Viel Spaß beim "spielen".


----------



## Sockenralf (27 März 2007)

Hallo,

komm aber nicht auf die Idee, dazu einen z. B. 4kVA Umrichter zu nehmen.

Das klappt nicht

MfG


----------



## lorenz2512 (28 März 2007)

hallo,
@ sockenralf: warum soll das nicht gehen ich hab schon einen 250w motor am 75kw fu gehabt.
@stromer: micromaster gehen ab 120w los.


----------



## Sockenralf (28 März 2007)

Hallo,

und der Motor hat so richtig das gemacht, was er soll?????

Ich meine im Kopf zu haben, daß ein Siemens-Inbetriebsetzer mal gesagt hat, daß der Motor und der Umrichter EINIGERMAßEN zueinander passen sollen, weil es sonst die tollsten Effekte geben kann.

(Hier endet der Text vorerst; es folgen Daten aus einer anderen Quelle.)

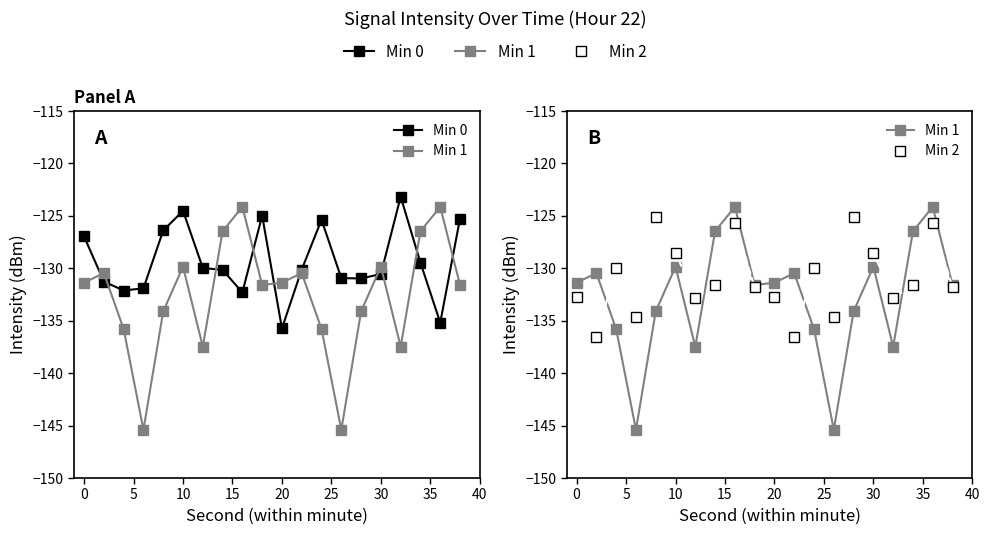

Reading right to left, transcribe all the data shown in this chart.

Min 0: -125.3	-135.2	-129.5	-123.2	-130.6	-131.0	-130.9	-125.4	-130.1	-135.7	-125.0	-132.3	-130.2	-130.0	-124.5	-126.4	-131.9	-132.1	-131.3	-127.0
Min 1: -131.6	-124.1	-126.5	-137.5	-129.8	-134.1	-145.4	-135.8	-130.5	-131.4	-131.6	-124.1	-126.5	-137.5	-129.8	-134.1	-145.4	-135.8	-130.5	-131.4
Min 2: -131.8	-125.7	-131.6	-132.8	-128.5	-125.1	-134.7	-130.0	-136.6	-132.7	-131.8	-125.7	-131.6	-132.8	-128.5	-125.1	-134.7	-130.0	-136.6	-132.7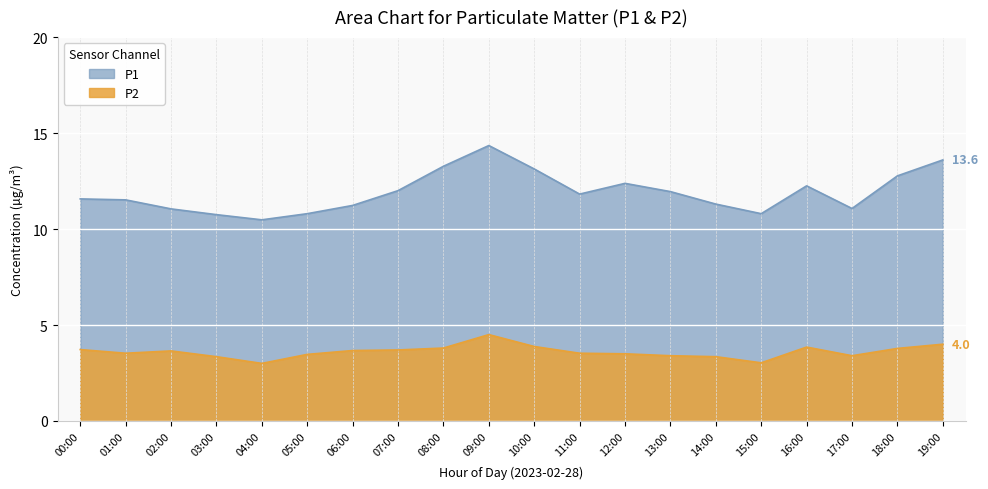

What is the value of the P2 point at the 13th from the left?

3.5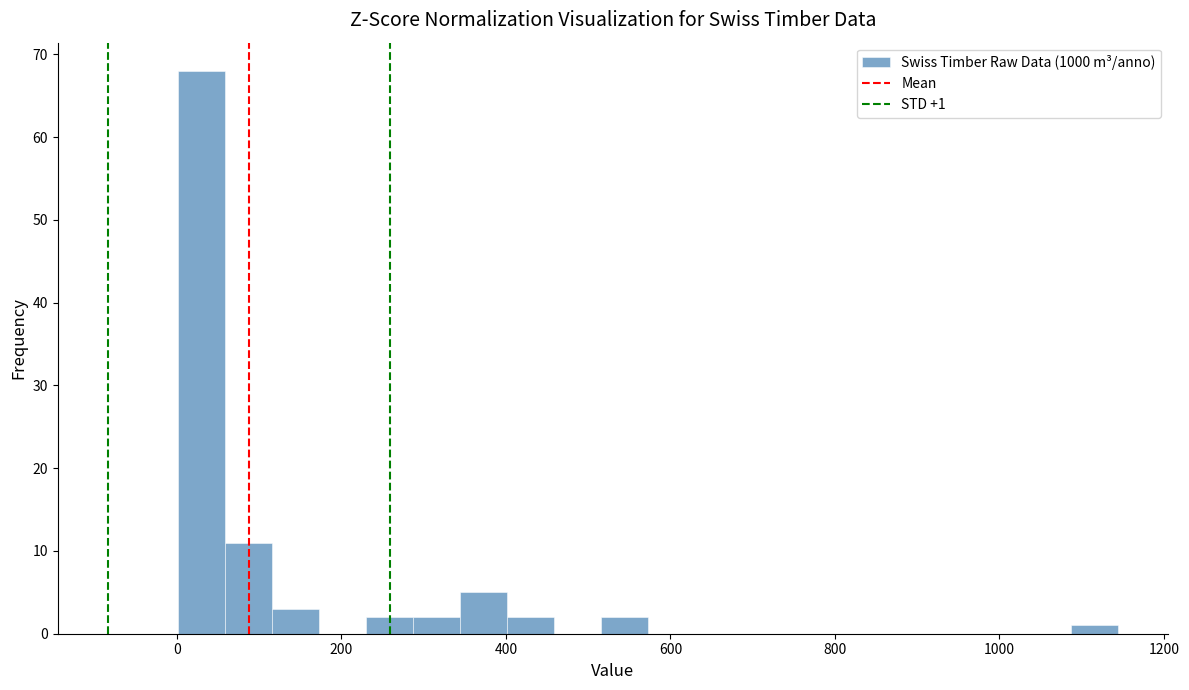

Around what value on the x-axis is the tallest bar? Give the approximate position of its centre, as read against the axis.

20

HAT MICH DER VIELLEICHT ANGESOSST???????  

MfG


----------



## lorenz2512 (28 März 2007)

hallo,
ja lief, aber man konnte nicht sehen das der fu ne macke hat, geht dann nur mit 75kw.


----------



## edison (28 März 2007)

Hab da noch son paar Motore liegen, kann ja morgen mal nachsehen.
Preisvorstellung - 3Päckchen Kaffe OK?


----------



## dkeipp (29 März 2007)

Für alle die es intressiert, ich hab ein Micromaster mit 250W.

Kaffe iss ma ne geile Währung! Geht klar!


----------



## edison (29 März 2007)

Sorry, habs heute nicht geschafft - hab Dich vergessen.
Morgen wird bestimmt ein besserer Tag


----------



## edison (30 März 2007)

So, hier die Daten:

emod Flanschmotor
220/380 V
1,0/0,6 A
0,18 kW
1350 1/min
Kaltleiter für Motorvollschutz
120mm Flansch
11mm Welle


----------



## edison (10 April 2007)

Scheint kein weiteres Interesse gefunden zu haben - sonst jemand Interesse?
Hätte auch noch mehr davon.


----------



## Unregistrierter gast (10 April 2007)

edison schrieb:


> Scheint kein weiteres Interesse gefunden zu haben - sonst jemand Interesse?
> Hätte auch noch mehr davon.



Was zahlst du denn, wenn ich dir den Schrott entsorge ?


----------



## edison (10 April 2007)

Dann leg ich Ihn halt wieder ganz weit hinten in die Ecke.


----------